We landed back in Alice Springs again for what we hoped would be a quick in-and-out of town but it quickly amounted to hours as we got through fuel, water, laundry, shopping…etc. We decided to find a camp just out of town and various tracks off along the Emily River brought us to several options and we set up in the dry riverbed.
The next morning we were only minutes away from Emily Gap and did the short walk through. These gaps are pretty small breaks in the MacDonnell Ranges and even the nature reserves protecting them are probably only 100metres wide.
There’s some interesting rock art which depicts the caterpillar (which is one of the main Dreaming stories in this area). We saw a big Euro kangaroo and then were lucky enough to see a Black-footed Rock Wallaby which was right down near us in the gorge but quickly hopped up into the security of the boulders once we got too close.
The boys collected some shotgun cartridges from the other end of the gorge because that’s what boys do. Next stop was Jessie Gap where a ranger was doing a talk about snails which we missed most of (too much time spent collecting shotgun cartridges….). Another brief stop in a small gorge.
Next stop along our route was Corroboree Rock which was interesting – you don’t realise what a narrow outcrop of rock it is until you do the short walk around and see it from every angle. There’s never been a Corroboree here – amazing how white fellas put names to places. That was our lunch stop and we pushed on to Trephina Gorge to camp for the night.
This is an awesome spot – three different camping areas, water taps to each campsite, and a series of walks in and around the gorge. We had a nice private bushy campsite.
Josh and Lachie headed off straightaway to walk up and around the escarpment – the silence is incredible. The dry sandy river bed has steep red cliffs and the last small waterhole attracts great birds – the spectacular red of the Painted Finch was a highlight.
Some small rock art is still visible – sort of an asterisk style which is probably the caterpillar story again. We ended up not being able to leave – we stayed three nights and it was great.

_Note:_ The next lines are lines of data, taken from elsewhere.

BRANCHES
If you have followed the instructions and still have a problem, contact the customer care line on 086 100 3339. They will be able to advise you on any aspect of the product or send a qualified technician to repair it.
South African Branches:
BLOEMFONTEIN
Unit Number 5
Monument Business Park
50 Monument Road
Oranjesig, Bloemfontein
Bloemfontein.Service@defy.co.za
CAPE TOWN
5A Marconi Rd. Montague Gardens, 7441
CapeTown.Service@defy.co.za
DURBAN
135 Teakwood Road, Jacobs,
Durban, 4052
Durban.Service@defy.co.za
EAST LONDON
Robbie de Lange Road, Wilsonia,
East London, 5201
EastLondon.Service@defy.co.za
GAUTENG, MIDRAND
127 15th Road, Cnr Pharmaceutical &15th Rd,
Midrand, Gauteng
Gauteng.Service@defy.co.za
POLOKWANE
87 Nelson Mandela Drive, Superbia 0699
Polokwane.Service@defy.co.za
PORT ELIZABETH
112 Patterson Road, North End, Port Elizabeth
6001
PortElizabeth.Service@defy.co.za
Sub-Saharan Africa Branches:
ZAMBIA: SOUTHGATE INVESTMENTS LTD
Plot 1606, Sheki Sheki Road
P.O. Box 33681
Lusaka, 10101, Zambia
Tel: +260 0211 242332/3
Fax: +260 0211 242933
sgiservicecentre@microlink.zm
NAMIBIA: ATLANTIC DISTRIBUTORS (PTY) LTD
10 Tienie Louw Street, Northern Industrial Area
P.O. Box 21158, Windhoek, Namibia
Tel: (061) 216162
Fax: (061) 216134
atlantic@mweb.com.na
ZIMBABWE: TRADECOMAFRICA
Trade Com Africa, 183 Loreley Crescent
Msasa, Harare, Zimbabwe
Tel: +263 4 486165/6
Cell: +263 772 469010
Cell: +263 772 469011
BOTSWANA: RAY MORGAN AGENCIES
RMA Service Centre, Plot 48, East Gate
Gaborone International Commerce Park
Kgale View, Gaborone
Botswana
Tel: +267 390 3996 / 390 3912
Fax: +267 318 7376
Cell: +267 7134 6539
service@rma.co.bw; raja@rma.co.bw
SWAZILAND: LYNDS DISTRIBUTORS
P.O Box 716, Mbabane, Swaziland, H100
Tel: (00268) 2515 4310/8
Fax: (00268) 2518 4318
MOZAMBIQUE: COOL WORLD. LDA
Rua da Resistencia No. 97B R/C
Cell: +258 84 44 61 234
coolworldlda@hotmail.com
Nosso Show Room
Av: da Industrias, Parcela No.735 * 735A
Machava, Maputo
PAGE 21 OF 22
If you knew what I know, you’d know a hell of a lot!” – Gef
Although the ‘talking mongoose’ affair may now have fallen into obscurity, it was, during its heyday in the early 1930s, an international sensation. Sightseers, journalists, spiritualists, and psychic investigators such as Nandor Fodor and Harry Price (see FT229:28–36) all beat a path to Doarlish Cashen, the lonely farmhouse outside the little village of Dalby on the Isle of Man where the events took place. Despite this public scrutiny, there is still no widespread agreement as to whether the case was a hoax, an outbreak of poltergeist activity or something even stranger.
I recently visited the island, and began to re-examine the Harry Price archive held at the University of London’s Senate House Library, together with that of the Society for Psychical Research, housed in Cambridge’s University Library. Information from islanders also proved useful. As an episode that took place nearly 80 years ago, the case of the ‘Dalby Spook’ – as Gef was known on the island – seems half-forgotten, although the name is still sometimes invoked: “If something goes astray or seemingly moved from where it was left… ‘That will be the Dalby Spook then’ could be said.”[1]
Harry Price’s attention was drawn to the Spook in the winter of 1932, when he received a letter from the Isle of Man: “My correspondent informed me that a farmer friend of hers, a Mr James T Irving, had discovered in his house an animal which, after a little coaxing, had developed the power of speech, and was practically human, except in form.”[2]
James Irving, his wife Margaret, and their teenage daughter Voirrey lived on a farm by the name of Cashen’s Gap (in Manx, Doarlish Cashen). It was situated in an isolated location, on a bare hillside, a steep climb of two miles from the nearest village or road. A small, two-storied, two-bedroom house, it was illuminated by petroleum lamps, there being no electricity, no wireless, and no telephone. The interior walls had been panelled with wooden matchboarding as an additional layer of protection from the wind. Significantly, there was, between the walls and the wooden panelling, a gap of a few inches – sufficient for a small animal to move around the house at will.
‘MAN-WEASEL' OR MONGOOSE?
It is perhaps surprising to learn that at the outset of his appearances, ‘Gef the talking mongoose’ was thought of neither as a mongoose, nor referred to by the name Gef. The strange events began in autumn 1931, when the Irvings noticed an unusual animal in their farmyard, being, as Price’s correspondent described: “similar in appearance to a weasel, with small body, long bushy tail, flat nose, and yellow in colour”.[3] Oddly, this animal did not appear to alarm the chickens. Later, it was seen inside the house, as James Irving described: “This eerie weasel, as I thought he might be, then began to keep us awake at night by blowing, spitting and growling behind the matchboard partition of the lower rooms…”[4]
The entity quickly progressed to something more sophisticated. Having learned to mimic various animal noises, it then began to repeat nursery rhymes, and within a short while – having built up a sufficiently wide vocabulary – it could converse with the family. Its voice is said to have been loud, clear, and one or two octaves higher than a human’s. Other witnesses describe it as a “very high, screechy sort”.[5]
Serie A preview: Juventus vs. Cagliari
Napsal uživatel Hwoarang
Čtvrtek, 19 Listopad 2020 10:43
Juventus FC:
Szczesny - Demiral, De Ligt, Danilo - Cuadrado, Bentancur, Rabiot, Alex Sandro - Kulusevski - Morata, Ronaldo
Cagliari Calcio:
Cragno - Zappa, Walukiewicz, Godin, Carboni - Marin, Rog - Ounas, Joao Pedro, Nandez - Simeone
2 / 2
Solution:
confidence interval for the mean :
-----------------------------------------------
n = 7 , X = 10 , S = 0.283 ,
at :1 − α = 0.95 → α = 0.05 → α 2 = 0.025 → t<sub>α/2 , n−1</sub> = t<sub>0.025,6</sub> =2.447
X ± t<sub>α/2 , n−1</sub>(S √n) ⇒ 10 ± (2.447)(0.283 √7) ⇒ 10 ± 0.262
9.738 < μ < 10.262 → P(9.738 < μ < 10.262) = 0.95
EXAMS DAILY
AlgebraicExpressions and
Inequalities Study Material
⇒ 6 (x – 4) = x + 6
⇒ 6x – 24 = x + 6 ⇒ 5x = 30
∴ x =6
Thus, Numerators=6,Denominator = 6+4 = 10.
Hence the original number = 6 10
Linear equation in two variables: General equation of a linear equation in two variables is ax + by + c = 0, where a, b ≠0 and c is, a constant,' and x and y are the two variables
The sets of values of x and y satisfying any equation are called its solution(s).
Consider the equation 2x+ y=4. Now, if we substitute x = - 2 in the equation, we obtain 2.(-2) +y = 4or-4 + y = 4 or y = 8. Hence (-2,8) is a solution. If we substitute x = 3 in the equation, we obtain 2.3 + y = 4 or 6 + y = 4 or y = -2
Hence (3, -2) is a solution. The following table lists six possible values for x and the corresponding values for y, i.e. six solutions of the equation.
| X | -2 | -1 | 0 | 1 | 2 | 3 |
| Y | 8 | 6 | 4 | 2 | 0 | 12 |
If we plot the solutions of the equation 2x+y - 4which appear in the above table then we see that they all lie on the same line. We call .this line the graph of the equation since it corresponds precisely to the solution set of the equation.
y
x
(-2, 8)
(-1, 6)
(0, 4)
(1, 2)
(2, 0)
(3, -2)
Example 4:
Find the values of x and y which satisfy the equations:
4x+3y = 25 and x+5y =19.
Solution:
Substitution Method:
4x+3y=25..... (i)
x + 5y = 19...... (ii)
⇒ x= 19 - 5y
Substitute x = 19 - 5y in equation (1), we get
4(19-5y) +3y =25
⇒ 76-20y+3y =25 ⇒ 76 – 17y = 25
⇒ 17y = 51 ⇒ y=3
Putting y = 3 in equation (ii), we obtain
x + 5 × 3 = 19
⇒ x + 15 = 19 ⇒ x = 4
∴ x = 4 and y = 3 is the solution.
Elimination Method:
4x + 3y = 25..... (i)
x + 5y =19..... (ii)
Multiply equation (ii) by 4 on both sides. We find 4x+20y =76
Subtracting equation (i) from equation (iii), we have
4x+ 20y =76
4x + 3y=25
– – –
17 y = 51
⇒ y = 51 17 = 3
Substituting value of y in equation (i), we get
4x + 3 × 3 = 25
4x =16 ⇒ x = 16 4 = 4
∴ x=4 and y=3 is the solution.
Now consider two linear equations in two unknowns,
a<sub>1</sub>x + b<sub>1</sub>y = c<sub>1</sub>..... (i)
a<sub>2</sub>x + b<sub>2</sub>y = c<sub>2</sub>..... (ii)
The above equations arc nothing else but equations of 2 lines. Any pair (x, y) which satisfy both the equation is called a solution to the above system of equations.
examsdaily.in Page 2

The resident ranger did a great talk which had everyone captivated.The three days we were there happened to be three days of small burns to try and control the terrible weed, Buffel Grass, which is taking over the spinifex in some areas and creating high fuel loads and hotter fires. So that was a bit of action while they were burning right next to our campsite. Another family with four boys was camping nearby and our camp was a dusty BMX track for much of the time. It was great having unlimited water so we could boil up some hot water for showers.
We did a day trip out to Ross River Homestead where the boys got shown the “dudgeon” which was a cool storage room in the original building. Then out to Arltunga – an old gold mining town – at one stage the biggest town in the NT when the rush was on – the ruins include the police house with separate lockup, the assayers residence and office which was controversial being near the stamping/crushing machine which some miners thought affected the correct weighing of their gold. Cyanide pits and lots of other stuff which some of the history of has been lost. There’s a good visitor centre with a video showing stories and lots of equipment and artefacts remaining.
But it’s the remoteness and harsh living conditions that is the true story here – how these blokes made it out here pushing their home-made wheel barrows containing all their possessions through the scrub for hundreds of kilometres is just incredible – you can only hope that some made some money.